**Exercise prompt**: Find each line of the entries with the string "поможем", please, and copy it.

[Opening The data section]

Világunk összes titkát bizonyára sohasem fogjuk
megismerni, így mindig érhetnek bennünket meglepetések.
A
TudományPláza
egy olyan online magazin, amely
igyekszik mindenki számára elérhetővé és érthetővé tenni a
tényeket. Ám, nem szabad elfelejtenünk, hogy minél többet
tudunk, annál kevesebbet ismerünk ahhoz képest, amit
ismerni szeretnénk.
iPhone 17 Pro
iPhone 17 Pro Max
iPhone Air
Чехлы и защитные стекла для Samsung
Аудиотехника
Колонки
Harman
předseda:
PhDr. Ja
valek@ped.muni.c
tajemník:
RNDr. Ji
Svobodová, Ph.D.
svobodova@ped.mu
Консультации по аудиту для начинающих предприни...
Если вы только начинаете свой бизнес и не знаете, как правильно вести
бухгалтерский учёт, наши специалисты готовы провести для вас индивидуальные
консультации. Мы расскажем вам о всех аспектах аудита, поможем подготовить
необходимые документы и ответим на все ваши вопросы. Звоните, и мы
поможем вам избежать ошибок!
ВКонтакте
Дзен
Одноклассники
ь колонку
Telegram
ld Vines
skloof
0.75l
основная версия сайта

[Closing The data section]

**Response for this exercise**:
консультации. Мы расскажем вам о всех аспектах аудита, поможем подготовить
поможем вам избежать ошибок!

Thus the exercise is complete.